The baby was snatched from the hospital on January 9. At the time, the 41-year-old mother, Suzzett Whyte, told the Jamaica Observer that approximately 5:00 am she was awakened after having a heavy flow of lochia. Not wanting to wake the mother who was immediately beside her, she said she trusted a woman clad in a denim skirt and a multi-coloured top, who had been standing and looking through the window and who offered to watch her baby while she went to the restroom.
However, Whyte said that when she returned from her shower, only the baby’s hat was left on the bed.
On Tuesday, authorities at the Registrar General’s Department (RGD) in Twickenham Park, St Catherine, detained a woman who had gone there with a baby with the intention of having the infant registered.
That same day, Whyte and her common-law husband, Sinclair Hutton, were asked by the Kingston Western Police to do a DNA test to determine whether the baby taken from the woman was theirs.
“Some documents that we found her with, we are checking the location where those documents came from,” Superintendent Chambers explained yesterday after the DNA test confirmed that the baby was the couple’s.
He said the signatures on the Child Health and Development Passport, among other documents that were presented at the RGD on Tuesday, were fictitious.
Admitting that the police suspect that people from other agencies are involved, Chambers said based on the security arrangements at the 128-year-old hospital, it should have been difficult for someone to leave with a baby that does not belong to them.
Alluding to a conspiracy, Inspector Phillip Dodd said the police will be taking a second statement from the hospital workers.
In the meantime, the woman who turned up at the RGD attempting to register the stolen baby is to face an identification parade today.
Yesterday, Whyte and Hutton said their nightmare was over.
“Sometime mi wake up and say a wonder if this is real; if someone can really come and take away your baby like that,” Hutton said as he sat in the reception area at the police station.
“Bwoy, mi a say somehow we a go find him, enuh; mi never give up hope, and father God deh deh wid wi. Wi pray, wi fast, wi get prayer from all bout, all over the world enuh, near and far, and wi thank everybody — the media, the police dem, especially the CIB (Criminal Investigation Branch), Detective [Morvin] Eillis and him crew,” Hutton continued.

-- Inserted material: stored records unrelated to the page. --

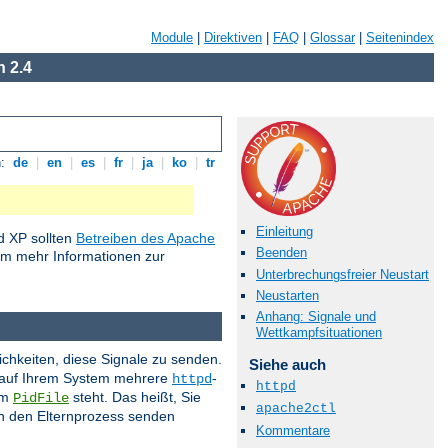
Module
|
Direktiven
|
FAQ
|
Glossar
|
Seitenindex
 2.4
n:
de
|
en
|
es
|
fr
|
ja
|
ko
|
tr
Einleitung
 XP sollten
Betreiben des Apache
Beenden
um mehr Informationen zur
Unterbrechungsfreier Neustart
Neustarten
Anhang: Signale und
Wettkampfsituationen
ichkeiten, diese Signale zu senden.
Siehe auch
s auf Ihrem System mehrere
-
httpd
httpd
im
steht. Das heißt, Sie
PidFile
apache2ctl
 an den Elternprozess senden
Kommentare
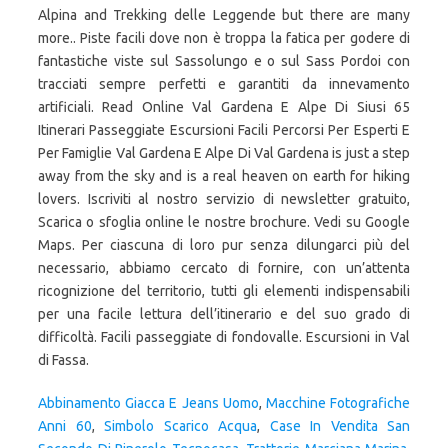
Abbinamento Giacca E Jeans Uomo
,
Macchine Fotografiche
Anni 60
,
Simbolo Scarico Acqua
,
Case In Vendita San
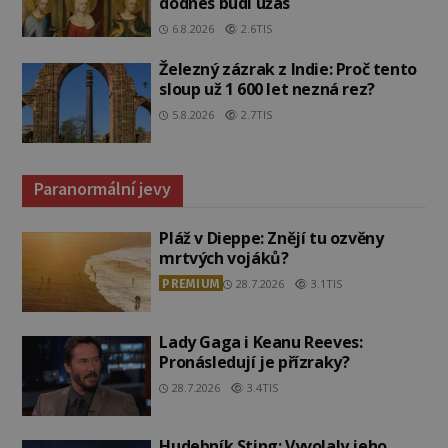
dodnes budí úžas
6.8.2026
2.6TIS
Železný zázrak z Indie: Proč tento
sloup už 1 600 let nezná rez?
5.8.2026
2.7TIS
Paranormální jevy
Pláž v Dieppe: Znějí tu ozvěny
mrtvých vojáků?
PREMIUM
28.7.2026
3.1TIS
Lady Gaga i Keanu Reeves:
Pronásledují je přízraky?
28.7.2026
3.4TIS
Hudebník Sting: Vyvolaly jeho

The delighted father said that when he received word of the DNA result he started screaming.
“I said, really? Mi say, yes, is a match! Mi heart [go] bup, bup, bup, bup, bup, bup. Mi nervous and just a shake so. Mi say this real, yeah man, mi feel great, greater than great,” said the father who never had the chance of meeting the baby, his third son.
“Mi can sleep now at nights; mi never use to sleep enuh… Mi feel good man, nightmare gone fi good. Mi give God thanks, man,” he added.
At the same time, the 46-year-old father said the people who accused Whyte of selling the baby will have to eat their words.
Whyte, a woman of few words, said she couldn’t wait to hug, kiss and squeeze her second child.
Yesterday afternoon, when the Observer visited their community, the residents, too, were brimming with joy.
“The whole community glad for her. Some woman couldn’t cope. Mi 100 per cent glad for her. Thank you, Jesus her baby found. Mi no know how Suzzett take it, but me couldn’t take it,” said Sandra Brooks.
Another resident, Kadeion Francis, said: “I feel so good, when I heard that it was the lady baby that was stolen my body run cold. I really feel like cry.”
Yet another resident, Ashley Parchment, reasoned: “Everybody did sympathise with her when they stole her baby. The woman who stole the baby should not come out of jail.”
Some of the residents showed no sympathy for the accused baby snatcher, and made callous remarks as they claimed that the theft of the baby was an inside job.
“Yuh have yuh baby at hospital and yuh go to the bathroom, and when yuh go back your baby missing?” Sherlock Lorraine questioned.